* Exercise
Return only the lines from the top of the data down to the one that holds "start of the network and", both included, without any pictures.

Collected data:
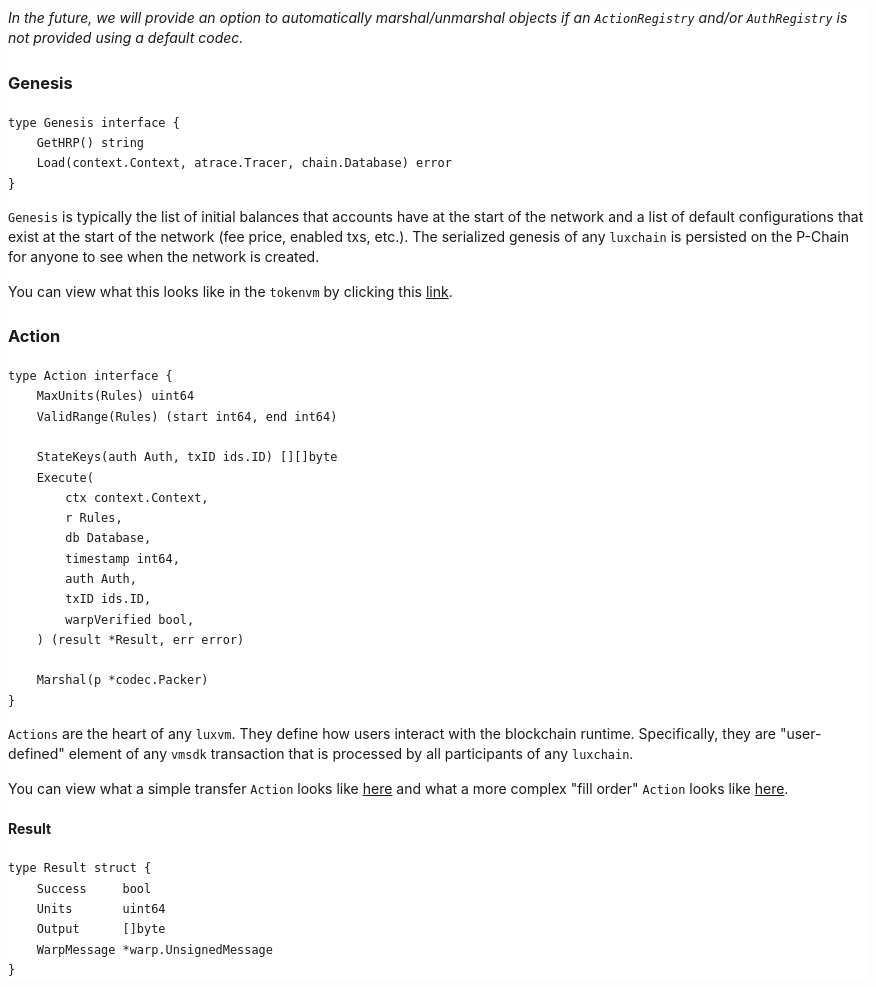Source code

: _In the future, we will provide an option to automatically marshal/unmarshal
objects if an `ActionRegistry` and/or `AuthRegistry` is not provided using
a default codec._

### Genesis
```golang
type Genesis interface {
	GetHRP() string
	Load(context.Context, atrace.Tracer, chain.Database) error
}
```

`Genesis` is typically the list of initial balances that accounts have at the
start of the network and a list of default configurations that exist at the
start of the network (fee price, enabled txs, etc.). The serialized genesis of
any `luxchain` is persisted on the P-Chain for anyone to see when the network
is created.

You can view what this looks like in the `tokenvm` by clicking this
[link](./examples/tokenvm/genesis/genesis.go).

### Action
```golang
type Action interface {
	MaxUnits(Rules) uint64
	ValidRange(Rules) (start int64, end int64)

	StateKeys(auth Auth, txID ids.ID) [][]byte
	Execute(
		ctx context.Context,
		r Rules,
		db Database,
		timestamp int64,
		auth Auth,
		txID ids.ID,
		warpVerified bool,
	) (result *Result, err error)

	Marshal(p *codec.Packer)
}
```

`Actions` are the heart of any `luxvm`. They define how users interact with
the blockchain runtime. Specifically, they are "user-defined" element of
any `vmsdk` transaction that is processed by all participants of any
`luxchain`.

You can view what a simple transfer `Action` looks like [here](./examples/tokenvm/actions/transfer.go)
and what a more complex "fill order" `Action` looks like [here](./examples/tokenvm/actions/fill_order.go).

#### Result
```golang
type Result struct {
	Success     bool
	Units       uint64
	Output      []byte
	WarpMessage *warp.UnsignedMessage
}
```
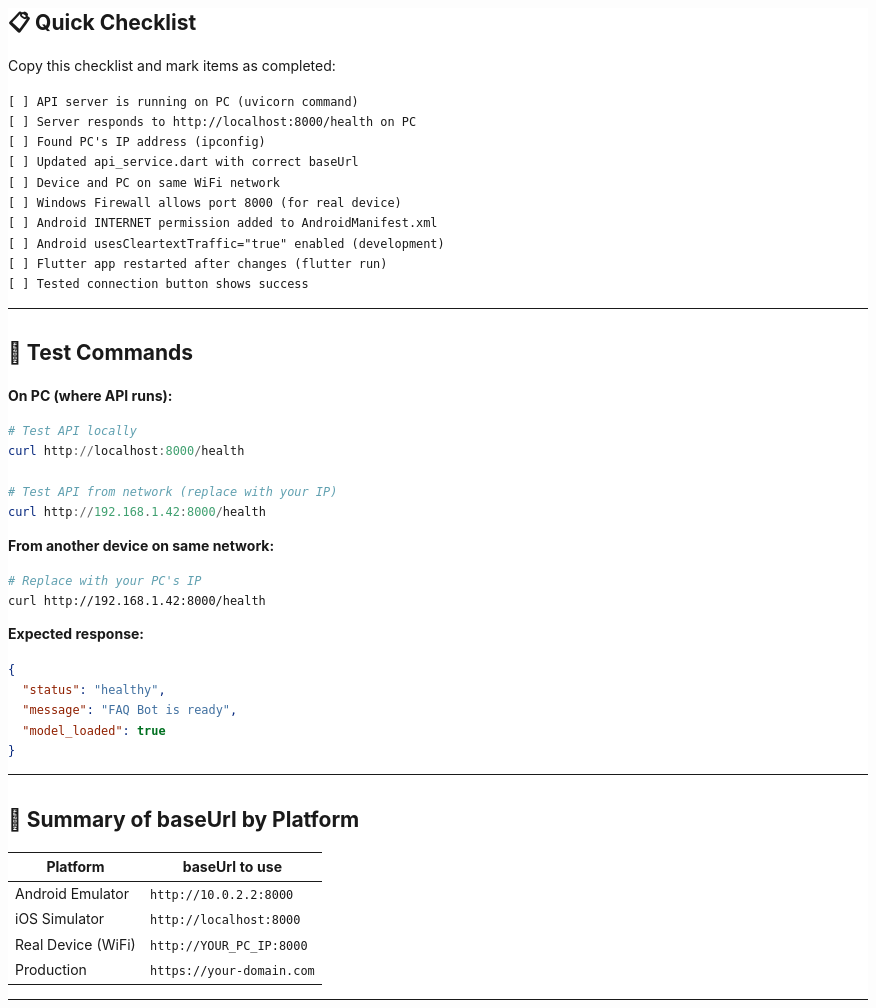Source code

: 
## 📋 Quick Checklist

Copy this checklist and mark items as completed:

```
[ ] API server is running on PC (uvicorn command)
[ ] Server responds to http://localhost:8000/health on PC
[ ] Found PC's IP address (ipconfig)
[ ] Updated api_service.dart with correct baseUrl
[ ] Device and PC on same WiFi network
[ ] Windows Firewall allows port 8000 (for real device)
[ ] Android INTERNET permission added to AndroidManifest.xml
[ ] Android usesCleartextTraffic="true" enabled (development)
[ ] Flutter app restarted after changes (flutter run)
[ ] Tested connection button shows success
```

---

## 🧪 Test Commands

**On PC (where API runs):**
```powershell
# Test API locally
curl http://localhost:8000/health

# Test API from network (replace with your IP)
curl http://192.168.1.42:8000/health
```

**From another device on same network:**
```bash
# Replace with your PC's IP
curl http://192.168.1.42:8000/health
```

**Expected response:**
```json
{
  "status": "healthy",
  "message": "FAQ Bot is ready",
  "model_loaded": true
}
```

---

## 📱 Summary of baseUrl by Platform

| Platform | baseUrl to use |
|----------|----------------|
| Android Emulator | `http://10.0.2.2:8000` |
| iOS Simulator | `http://localhost:8000` |
| Real Device (WiFi) | `http://YOUR_PC_IP:8000` |
| Production | `https://your-domain.com` |

---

* Reply
Source code

: _In the future, we will provide an option to automatically marshal/unmarshal
objects if an `ActionRegistry` and/or `AuthRegistry` is not provided using
a default codec._

### Genesis
```golang
type Genesis interface {
	GetHRP() string
	Load(context.Context, atrace.Tracer, chain.Database) error
}
```

`Genesis` is typically the list of initial balances that accounts have at the
start of the network and a list of default configurations that exist at the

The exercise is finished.